Behind the scenes at the Zoology Museum


Okapi in the freezer

So sorry for the terrible quality of the photo. But it was on a behind the scenes tour, at night, taken through the door of a freezer.

This is the reality of taxidermy conservation in the 21st Century. One big walk in freezer. Of the size I haven't seen since working in ice cream research. Or McDonalds. But the freezer kills the bugs and mites that can slowly destroy these antique skins. However, it is also necessary to protect the skins from frostbite, so they are frozen whilst wrapped in bubblewrap. It's odd. But it works.

There were many other treasures seen and experienced at the Cambridge Museum of Zoology. It is undergoing major rebuilding work so the staff and volunteers are tremendously busy coping with moving and storing their objects, and occasionally finding new things. We were told of a very dodgy looking bag, containing the stomach contents of some animal, with the tag "of no scientific interest". Sampled from a thylacine (probably before they were even endangered!). This is now classed as "of interest."

I won't mention the many other astonishing things we were shown - I don't know which they will put on display, and which, like rhino horn, will have to be hidden away or removed to high security storage due to their value. But when it reopens (sometime in 2017), I will be one of the first through the doors.

INFORMATION ▸
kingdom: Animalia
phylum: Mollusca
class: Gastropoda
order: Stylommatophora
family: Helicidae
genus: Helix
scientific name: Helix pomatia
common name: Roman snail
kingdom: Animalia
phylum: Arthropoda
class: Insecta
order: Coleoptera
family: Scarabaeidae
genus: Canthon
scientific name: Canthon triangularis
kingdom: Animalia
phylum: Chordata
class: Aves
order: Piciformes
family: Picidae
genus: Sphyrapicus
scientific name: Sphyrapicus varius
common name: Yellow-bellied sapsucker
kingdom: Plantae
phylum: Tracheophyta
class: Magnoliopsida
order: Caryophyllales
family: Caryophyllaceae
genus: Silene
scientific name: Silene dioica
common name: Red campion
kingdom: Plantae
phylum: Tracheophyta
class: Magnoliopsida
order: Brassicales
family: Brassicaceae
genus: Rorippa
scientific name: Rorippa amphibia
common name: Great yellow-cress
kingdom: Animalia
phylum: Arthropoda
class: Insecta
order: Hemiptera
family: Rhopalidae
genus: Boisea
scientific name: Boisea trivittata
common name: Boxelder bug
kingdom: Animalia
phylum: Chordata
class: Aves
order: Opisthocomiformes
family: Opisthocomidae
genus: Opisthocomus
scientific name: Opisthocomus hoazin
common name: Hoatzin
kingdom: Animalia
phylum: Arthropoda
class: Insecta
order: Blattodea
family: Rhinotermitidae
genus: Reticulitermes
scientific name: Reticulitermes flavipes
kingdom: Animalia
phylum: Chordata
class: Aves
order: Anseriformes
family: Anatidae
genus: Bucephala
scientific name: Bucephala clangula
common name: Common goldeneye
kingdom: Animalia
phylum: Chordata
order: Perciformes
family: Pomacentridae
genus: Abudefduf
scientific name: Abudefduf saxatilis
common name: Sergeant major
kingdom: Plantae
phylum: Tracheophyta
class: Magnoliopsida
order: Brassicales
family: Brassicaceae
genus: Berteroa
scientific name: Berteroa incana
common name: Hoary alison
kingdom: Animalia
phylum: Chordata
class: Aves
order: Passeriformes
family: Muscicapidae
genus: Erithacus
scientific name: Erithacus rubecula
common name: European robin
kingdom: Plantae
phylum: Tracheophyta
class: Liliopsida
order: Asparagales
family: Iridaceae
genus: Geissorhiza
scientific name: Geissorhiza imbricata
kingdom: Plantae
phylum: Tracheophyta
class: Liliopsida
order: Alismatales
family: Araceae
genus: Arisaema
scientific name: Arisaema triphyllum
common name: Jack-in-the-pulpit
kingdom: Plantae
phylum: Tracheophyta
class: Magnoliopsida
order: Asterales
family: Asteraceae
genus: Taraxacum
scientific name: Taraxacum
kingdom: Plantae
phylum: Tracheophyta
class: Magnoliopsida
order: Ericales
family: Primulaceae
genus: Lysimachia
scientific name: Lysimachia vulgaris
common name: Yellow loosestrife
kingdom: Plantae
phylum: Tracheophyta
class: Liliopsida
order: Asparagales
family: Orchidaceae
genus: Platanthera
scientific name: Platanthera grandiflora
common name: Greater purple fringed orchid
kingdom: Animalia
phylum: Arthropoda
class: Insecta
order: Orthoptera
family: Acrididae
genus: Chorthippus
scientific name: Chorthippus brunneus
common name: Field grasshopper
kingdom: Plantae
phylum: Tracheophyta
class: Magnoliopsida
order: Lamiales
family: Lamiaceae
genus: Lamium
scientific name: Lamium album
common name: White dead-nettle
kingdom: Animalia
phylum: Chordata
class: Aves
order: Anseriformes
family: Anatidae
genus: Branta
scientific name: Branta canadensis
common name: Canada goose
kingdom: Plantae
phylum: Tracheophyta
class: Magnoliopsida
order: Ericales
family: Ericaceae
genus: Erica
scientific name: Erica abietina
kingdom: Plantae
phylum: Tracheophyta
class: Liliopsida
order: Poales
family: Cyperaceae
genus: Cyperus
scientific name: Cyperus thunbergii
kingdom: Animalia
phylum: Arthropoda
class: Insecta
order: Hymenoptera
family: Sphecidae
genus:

EXERCISE REQUIREMENTS ▸ Reproduce everything in the post about the Zoology Museum from "Behind the scenes at" down to "But it works.".

SOLUTION TO THIS PROBLEM ▸
Behind the scenes at the Zoology Museum


Okapi in the freezer

So sorry for the terrible quality of the photo. But it was on a behind the scenes tour, at night, taken through the door of a freezer.

This is the reality of taxidermy conservation in the 21st Century. One big walk in freezer. Of the size I haven't seen since working in ice cream research. Or McDonalds. But the freezer kills the bugs and mites that can slowly destroy these antique skins. However, it is also necessary to protect the skins from frostbite, so they are frozen whilst wrapped in bubblewrap. It's odd. But it works.